Even though I never made it to that dream HR position, I still do what I can to influence change in every job that I have held. I want to enjoy my time at work. God, we spend more time there than we do with our families, why on earth shouldn’t it be great?
All of this reflecting has brought me to my latest break-through about my life’s direction. I am not an HR professional. I am never going to be an HR professional. I am never going to be able to level-up in this crazy structural hierarchy that the association has created. Why? Because I’m tired of pursuing something that I don’t even want to be.
In order for me to maintain those letters after my name, I have to obtain 60 hours of professional development in the next 10 months. Of course, the cumulative time that I spend reading articles and keeping abreast of industry trends every week doesn’t count. I would have to engage in lively and documented discussions with others if I wanted these hours even considered as professional development. Sure, the association offers some free webinars throughout the year where you can get an hour here, an hour there. But to get 60? I’d be looking at spending thousands.
And after that? Since I am unable to submit documentation proving that I have 3 years of progressive HR experience right now, I am unable to level-up and attain Certified Human Resources Leader status. If I were to actually to accumulate this over the next few years, on top of paying my annual dues and paying to validate my experience, I would also have to pay to: rewrite my Comprehensive Knowledge 1 Exam, write a Comprehensive Knowledge Exam 2, Employment Law Exam, Jurisprudence Exam, complete a Job Ready Program, Professional Program and a Final Performance Exam.
As a struggling millenial still trying to pay off student loans, keep a roof over my head, gas in my car, dream of home ownership and seeing how poorly I am setting myself up for retirement every year at tax time, I can’t even fathom (or justify) the dollar investment required for this profession.
And if I did happen to get my 60 hours done and decided just to stay the course and maintain my CHRP without moving up to the next level? Well, my University degree is only valid for another 3 years and then I’m back to square one – my HR education renders itself irrelevant.

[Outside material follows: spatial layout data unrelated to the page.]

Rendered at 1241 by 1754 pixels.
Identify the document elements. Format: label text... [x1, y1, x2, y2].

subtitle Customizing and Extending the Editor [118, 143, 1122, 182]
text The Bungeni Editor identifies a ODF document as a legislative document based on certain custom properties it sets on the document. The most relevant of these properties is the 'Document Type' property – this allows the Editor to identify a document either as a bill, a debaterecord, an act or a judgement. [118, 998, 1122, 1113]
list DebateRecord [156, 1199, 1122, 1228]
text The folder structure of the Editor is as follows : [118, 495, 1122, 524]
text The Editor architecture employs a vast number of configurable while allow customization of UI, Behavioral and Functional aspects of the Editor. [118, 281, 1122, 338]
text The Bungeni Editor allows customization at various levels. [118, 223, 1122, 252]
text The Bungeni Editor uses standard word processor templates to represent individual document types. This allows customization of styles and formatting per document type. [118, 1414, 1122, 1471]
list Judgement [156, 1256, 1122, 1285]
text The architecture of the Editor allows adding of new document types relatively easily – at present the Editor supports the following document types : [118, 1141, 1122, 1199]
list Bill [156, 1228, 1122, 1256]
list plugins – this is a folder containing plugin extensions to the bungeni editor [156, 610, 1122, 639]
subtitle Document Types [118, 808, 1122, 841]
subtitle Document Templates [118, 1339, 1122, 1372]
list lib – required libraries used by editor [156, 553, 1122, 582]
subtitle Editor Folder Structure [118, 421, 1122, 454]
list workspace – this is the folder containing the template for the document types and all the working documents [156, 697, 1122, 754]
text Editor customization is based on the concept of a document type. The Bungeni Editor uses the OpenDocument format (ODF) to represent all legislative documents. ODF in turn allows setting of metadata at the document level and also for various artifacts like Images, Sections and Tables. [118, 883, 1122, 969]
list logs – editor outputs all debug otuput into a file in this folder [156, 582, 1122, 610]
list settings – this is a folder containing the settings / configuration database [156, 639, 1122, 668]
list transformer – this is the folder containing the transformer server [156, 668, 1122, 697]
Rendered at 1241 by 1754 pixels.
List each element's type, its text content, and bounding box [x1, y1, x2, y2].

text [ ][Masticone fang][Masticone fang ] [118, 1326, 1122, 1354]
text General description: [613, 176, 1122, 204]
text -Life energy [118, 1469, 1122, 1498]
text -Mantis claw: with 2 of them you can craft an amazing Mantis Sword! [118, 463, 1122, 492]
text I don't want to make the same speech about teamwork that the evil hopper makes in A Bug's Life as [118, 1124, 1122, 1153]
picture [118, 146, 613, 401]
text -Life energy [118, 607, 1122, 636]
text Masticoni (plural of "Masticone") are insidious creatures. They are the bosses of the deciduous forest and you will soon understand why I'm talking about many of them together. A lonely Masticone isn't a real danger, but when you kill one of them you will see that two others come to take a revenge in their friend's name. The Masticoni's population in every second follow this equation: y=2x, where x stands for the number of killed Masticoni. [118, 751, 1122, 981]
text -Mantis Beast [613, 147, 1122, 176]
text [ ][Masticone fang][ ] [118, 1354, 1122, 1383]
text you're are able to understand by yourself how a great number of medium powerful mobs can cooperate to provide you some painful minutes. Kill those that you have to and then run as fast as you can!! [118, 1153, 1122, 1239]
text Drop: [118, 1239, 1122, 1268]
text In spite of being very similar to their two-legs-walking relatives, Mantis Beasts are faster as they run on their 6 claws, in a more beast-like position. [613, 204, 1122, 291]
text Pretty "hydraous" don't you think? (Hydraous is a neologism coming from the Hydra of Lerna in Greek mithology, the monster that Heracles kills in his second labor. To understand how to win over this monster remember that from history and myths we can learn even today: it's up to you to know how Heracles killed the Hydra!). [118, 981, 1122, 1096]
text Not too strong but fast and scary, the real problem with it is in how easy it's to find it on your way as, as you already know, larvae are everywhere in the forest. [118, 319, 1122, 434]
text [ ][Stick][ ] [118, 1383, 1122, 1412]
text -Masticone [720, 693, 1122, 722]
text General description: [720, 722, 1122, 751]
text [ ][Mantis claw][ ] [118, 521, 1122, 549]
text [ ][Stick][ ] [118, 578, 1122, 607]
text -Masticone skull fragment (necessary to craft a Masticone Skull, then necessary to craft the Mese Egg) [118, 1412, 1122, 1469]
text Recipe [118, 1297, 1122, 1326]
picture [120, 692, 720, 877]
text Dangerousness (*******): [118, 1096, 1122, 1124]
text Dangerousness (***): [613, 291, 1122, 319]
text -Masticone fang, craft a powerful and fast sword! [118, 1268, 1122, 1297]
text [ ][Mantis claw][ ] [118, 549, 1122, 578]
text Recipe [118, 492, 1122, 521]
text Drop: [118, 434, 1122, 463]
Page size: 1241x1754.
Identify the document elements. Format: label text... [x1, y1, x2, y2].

Deciding what I don’t want to be opens up a whole new world to me. A world where I can focus on what I do want to be and spending my time and energy getting there instead.
I want to be a leader.
To say that my HR journey was a waste would be false. I have developed great skills and an incredible foundation of really important knowledge. This will only help me build an environment of encouragement and positivity. It already helps me navigate and build relationships with others, influence valuable change, and provide support to others.
Even if you don’t know where you’re going, it’s important to know where you don’t want to go. I am proud of myself for finally deciding that. I’m one step closer to my future, and my vision is a little bit clearer.
Keep your eyes on the prize, my darlings. (And ICYMI: the prize is actually happiness, right now.)